Start of DATA FOR THE TASK

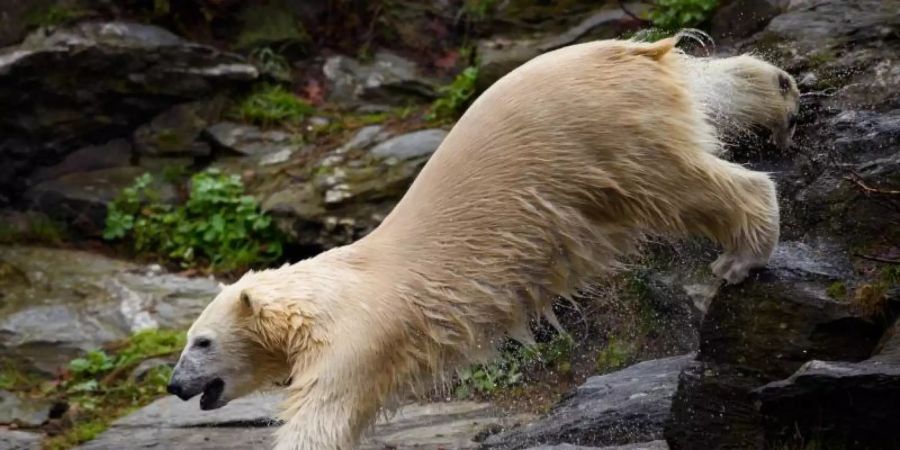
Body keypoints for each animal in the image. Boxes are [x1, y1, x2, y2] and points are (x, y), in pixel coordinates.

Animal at [169, 36, 800, 450]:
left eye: (202, 341)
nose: (175, 386)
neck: (331, 287)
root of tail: (632, 52)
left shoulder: (357, 335)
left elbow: (321, 415)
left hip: (600, 135)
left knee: (680, 184)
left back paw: (742, 253)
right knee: (712, 91)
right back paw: (780, 96)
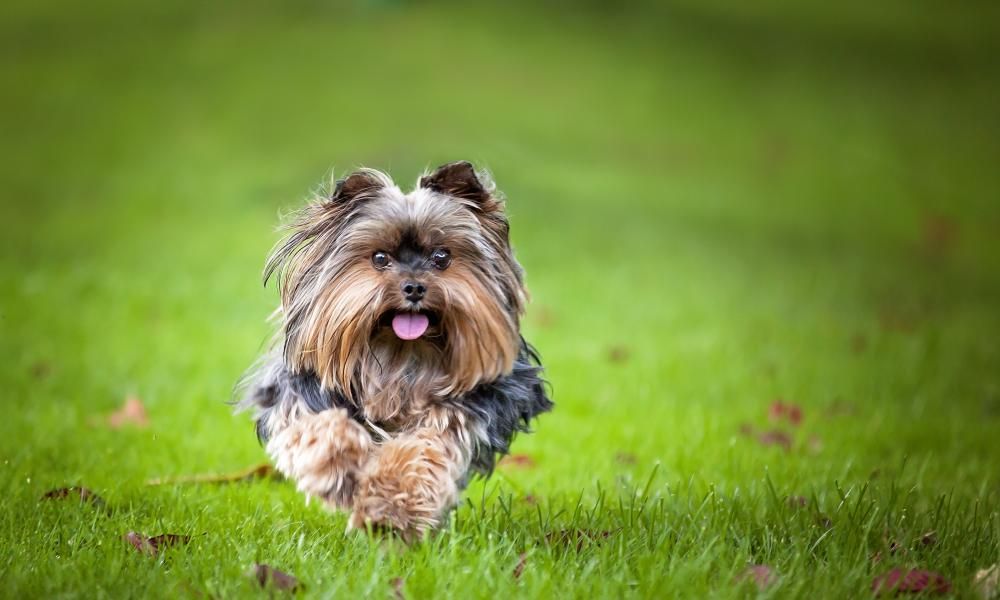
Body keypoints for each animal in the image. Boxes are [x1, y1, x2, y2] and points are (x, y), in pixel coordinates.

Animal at [240, 159, 556, 540]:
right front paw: (344, 469)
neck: (401, 357)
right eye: (380, 258)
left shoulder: (473, 405)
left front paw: (390, 506)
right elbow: (319, 428)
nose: (414, 287)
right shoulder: (297, 391)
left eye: (441, 257)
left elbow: (429, 444)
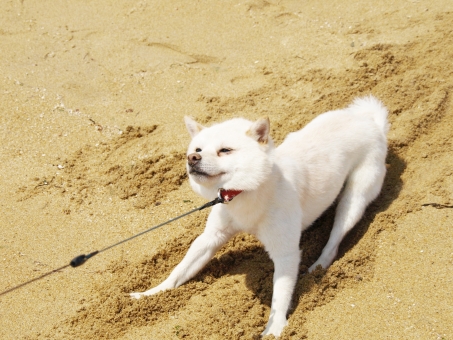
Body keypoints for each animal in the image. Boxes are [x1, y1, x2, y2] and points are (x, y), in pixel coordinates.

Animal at [131, 95, 388, 338]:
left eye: (225, 150)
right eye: (197, 150)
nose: (192, 159)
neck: (242, 193)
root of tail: (368, 121)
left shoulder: (285, 253)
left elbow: (280, 295)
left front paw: (274, 328)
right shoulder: (210, 238)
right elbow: (179, 271)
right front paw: (150, 295)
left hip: (354, 200)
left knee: (335, 239)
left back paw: (319, 266)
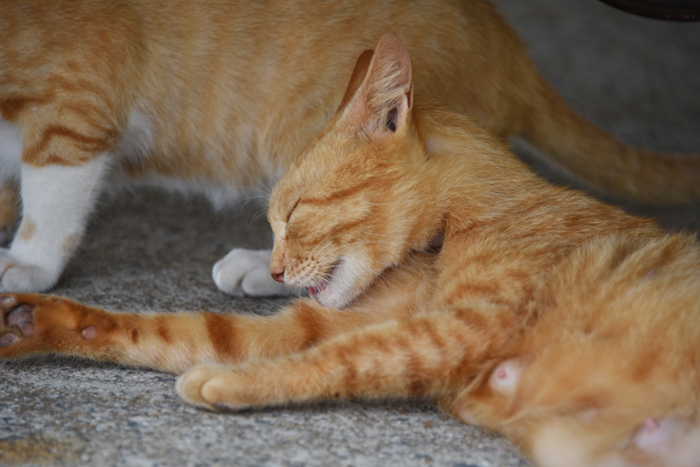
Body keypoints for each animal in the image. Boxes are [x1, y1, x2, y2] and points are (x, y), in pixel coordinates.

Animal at [1, 0, 700, 298]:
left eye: (294, 213)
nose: (276, 260)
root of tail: (507, 39)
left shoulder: (78, 101)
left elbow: (52, 199)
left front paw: (26, 265)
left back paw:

End of DATA FOR THE TASK

Scan the data above and copy each line containing the word "elbow".

left elbow: (321, 415)
right elbow: (319, 428)
left elbow: (429, 444)
left elbow: (280, 295)
right elbow: (179, 271)
left elbow: (52, 199)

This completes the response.